Requirement: Rewrite all the items below, replacing every "pose" with "view" and leaving everything else unchanged.

Material to process:
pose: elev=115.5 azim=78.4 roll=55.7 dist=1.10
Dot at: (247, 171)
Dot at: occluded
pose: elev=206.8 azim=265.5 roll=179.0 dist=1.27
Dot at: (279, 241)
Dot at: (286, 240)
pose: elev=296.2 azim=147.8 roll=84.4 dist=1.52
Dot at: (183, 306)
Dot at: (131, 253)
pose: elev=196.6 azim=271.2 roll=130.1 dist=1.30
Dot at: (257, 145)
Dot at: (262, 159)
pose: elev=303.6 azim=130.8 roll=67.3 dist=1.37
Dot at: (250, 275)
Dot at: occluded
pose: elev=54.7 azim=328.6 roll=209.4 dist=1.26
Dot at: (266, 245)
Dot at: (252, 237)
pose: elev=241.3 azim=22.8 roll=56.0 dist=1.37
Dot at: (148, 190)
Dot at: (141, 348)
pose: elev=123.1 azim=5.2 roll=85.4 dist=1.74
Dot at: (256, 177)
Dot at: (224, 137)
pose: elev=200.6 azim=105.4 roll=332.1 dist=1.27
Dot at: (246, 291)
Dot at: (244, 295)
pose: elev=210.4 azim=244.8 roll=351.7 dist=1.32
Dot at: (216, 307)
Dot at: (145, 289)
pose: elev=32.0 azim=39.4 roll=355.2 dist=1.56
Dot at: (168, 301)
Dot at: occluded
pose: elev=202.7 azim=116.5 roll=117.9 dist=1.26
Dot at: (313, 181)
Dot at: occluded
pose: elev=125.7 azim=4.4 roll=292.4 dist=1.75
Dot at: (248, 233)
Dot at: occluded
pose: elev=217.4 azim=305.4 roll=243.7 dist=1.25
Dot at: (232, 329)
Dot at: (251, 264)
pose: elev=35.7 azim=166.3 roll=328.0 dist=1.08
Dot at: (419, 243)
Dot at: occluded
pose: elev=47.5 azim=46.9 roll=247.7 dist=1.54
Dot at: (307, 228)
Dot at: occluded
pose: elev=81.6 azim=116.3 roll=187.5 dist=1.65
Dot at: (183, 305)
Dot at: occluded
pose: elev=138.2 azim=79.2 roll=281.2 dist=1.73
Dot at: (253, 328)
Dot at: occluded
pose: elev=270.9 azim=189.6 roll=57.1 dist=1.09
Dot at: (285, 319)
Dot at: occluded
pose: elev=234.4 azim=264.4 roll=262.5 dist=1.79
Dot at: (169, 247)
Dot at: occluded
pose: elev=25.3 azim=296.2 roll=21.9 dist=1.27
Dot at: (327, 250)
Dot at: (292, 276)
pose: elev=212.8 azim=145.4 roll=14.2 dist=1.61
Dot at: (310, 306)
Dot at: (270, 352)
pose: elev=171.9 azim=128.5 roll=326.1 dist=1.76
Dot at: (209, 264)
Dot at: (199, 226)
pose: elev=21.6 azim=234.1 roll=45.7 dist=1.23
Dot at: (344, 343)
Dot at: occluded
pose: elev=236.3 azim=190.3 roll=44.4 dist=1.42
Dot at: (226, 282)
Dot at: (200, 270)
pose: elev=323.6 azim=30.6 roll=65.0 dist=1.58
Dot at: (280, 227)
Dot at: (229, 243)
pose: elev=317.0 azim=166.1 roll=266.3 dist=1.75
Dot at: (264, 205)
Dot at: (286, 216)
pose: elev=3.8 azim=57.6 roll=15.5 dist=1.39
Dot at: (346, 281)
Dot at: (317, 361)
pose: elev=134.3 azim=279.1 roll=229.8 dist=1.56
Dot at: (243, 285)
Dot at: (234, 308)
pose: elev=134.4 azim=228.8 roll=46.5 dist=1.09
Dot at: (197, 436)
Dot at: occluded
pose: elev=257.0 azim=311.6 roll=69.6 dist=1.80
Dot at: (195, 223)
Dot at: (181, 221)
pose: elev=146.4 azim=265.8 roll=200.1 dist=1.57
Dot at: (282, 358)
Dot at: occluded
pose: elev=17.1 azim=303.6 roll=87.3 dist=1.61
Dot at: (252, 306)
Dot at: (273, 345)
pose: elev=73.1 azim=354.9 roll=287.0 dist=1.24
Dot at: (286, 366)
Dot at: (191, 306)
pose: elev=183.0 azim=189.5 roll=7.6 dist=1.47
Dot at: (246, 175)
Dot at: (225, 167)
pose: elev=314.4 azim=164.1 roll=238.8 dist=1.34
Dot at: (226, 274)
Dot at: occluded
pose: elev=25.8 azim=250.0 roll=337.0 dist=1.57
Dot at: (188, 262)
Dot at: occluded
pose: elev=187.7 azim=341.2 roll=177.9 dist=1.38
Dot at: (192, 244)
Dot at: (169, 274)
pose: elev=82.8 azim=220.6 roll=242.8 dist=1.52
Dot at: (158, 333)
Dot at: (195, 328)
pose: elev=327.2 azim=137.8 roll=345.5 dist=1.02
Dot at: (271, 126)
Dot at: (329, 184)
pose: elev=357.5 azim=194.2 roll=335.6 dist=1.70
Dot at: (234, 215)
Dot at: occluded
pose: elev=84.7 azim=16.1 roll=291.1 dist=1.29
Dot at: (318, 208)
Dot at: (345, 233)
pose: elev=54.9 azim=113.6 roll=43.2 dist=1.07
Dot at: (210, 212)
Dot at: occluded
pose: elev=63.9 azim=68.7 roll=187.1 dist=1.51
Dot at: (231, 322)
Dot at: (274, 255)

Answer to this exercise:
view: elev=115.5 azim=78.4 roll=55.7 dist=1.10
Dot at: (247, 171)
Dot at: occluded
view: elev=206.8 azim=265.5 roll=179.0 dist=1.27
Dot at: (279, 241)
Dot at: (286, 240)
view: elev=296.2 azim=147.8 roll=84.4 dist=1.52
Dot at: (183, 306)
Dot at: (131, 253)
view: elev=196.6 azim=271.2 roll=130.1 dist=1.30
Dot at: (257, 145)
Dot at: (262, 159)
view: elev=303.6 azim=130.8 roll=67.3 dist=1.37
Dot at: (250, 275)
Dot at: occluded
view: elev=54.7 azim=328.6 roll=209.4 dist=1.26
Dot at: (266, 245)
Dot at: (252, 237)
view: elev=241.3 azim=22.8 roll=56.0 dist=1.37
Dot at: (148, 190)
Dot at: (141, 348)
view: elev=123.1 azim=5.2 roll=85.4 dist=1.74
Dot at: (256, 177)
Dot at: (224, 137)
view: elev=200.6 azim=105.4 roll=332.1 dist=1.27
Dot at: (246, 291)
Dot at: (244, 295)
view: elev=210.4 azim=244.8 roll=351.7 dist=1.32
Dot at: (216, 307)
Dot at: (145, 289)
view: elev=32.0 azim=39.4 roll=355.2 dist=1.56
Dot at: (168, 301)
Dot at: occluded
view: elev=202.7 azim=116.5 roll=117.9 dist=1.26
Dot at: (313, 181)
Dot at: occluded
view: elev=125.7 azim=4.4 roll=292.4 dist=1.75
Dot at: (248, 233)
Dot at: occluded
view: elev=217.4 azim=305.4 roll=243.7 dist=1.25
Dot at: (232, 329)
Dot at: (251, 264)
view: elev=35.7 azim=166.3 roll=328.0 dist=1.08
Dot at: (419, 243)
Dot at: occluded
view: elev=47.5 azim=46.9 roll=247.7 dist=1.54
Dot at: (307, 228)
Dot at: occluded
view: elev=81.6 azim=116.3 roll=187.5 dist=1.65
Dot at: (183, 305)
Dot at: occluded
view: elev=138.2 azim=79.2 roll=281.2 dist=1.73
Dot at: (253, 328)
Dot at: occluded
view: elev=270.9 azim=189.6 roll=57.1 dist=1.09
Dot at: (285, 319)
Dot at: occluded
view: elev=234.4 azim=264.4 roll=262.5 dist=1.79
Dot at: (169, 247)
Dot at: occluded
view: elev=25.3 azim=296.2 roll=21.9 dist=1.27
Dot at: (327, 250)
Dot at: (292, 276)
view: elev=212.8 azim=145.4 roll=14.2 dist=1.61
Dot at: (310, 306)
Dot at: (270, 352)
view: elev=171.9 azim=128.5 roll=326.1 dist=1.76
Dot at: (209, 264)
Dot at: (199, 226)
view: elev=21.6 azim=234.1 roll=45.7 dist=1.23
Dot at: (344, 343)
Dot at: occluded
view: elev=236.3 azim=190.3 roll=44.4 dist=1.42
Dot at: (226, 282)
Dot at: (200, 270)
view: elev=323.6 azim=30.6 roll=65.0 dist=1.58
Dot at: (280, 227)
Dot at: (229, 243)
view: elev=317.0 azim=166.1 roll=266.3 dist=1.75
Dot at: (264, 205)
Dot at: (286, 216)
view: elev=3.8 azim=57.6 roll=15.5 dist=1.39
Dot at: (346, 281)
Dot at: (317, 361)
view: elev=134.3 azim=279.1 roll=229.8 dist=1.56
Dot at: (243, 285)
Dot at: (234, 308)
view: elev=134.4 azim=228.8 roll=46.5 dist=1.09
Dot at: (197, 436)
Dot at: occluded
view: elev=257.0 azim=311.6 roll=69.6 dist=1.80
Dot at: (195, 223)
Dot at: (181, 221)
view: elev=146.4 azim=265.8 roll=200.1 dist=1.57
Dot at: (282, 358)
Dot at: occluded
view: elev=17.1 azim=303.6 roll=87.3 dist=1.61
Dot at: (252, 306)
Dot at: (273, 345)
view: elev=73.1 azim=354.9 roll=287.0 dist=1.24
Dot at: (286, 366)
Dot at: (191, 306)
view: elev=183.0 azim=189.5 roll=7.6 dist=1.47
Dot at: (246, 175)
Dot at: (225, 167)
view: elev=314.4 azim=164.1 roll=238.8 dist=1.34
Dot at: (226, 274)
Dot at: occluded
view: elev=25.8 azim=250.0 roll=337.0 dist=1.57
Dot at: (188, 262)
Dot at: occluded
view: elev=187.7 azim=341.2 roll=177.9 dist=1.38
Dot at: (192, 244)
Dot at: (169, 274)
view: elev=82.8 azim=220.6 roll=242.8 dist=1.52
Dot at: (158, 333)
Dot at: (195, 328)
view: elev=327.2 azim=137.8 roll=345.5 dist=1.02
Dot at: (271, 126)
Dot at: (329, 184)
view: elev=357.5 azim=194.2 roll=335.6 dist=1.70
Dot at: (234, 215)
Dot at: occluded
view: elev=84.7 azim=16.1 roll=291.1 dist=1.29
Dot at: (318, 208)
Dot at: (345, 233)
view: elev=54.9 azim=113.6 roll=43.2 dist=1.07
Dot at: (210, 212)
Dot at: occluded
view: elev=63.9 azim=68.7 roll=187.1 dist=1.51
Dot at: (231, 322)
Dot at: (274, 255)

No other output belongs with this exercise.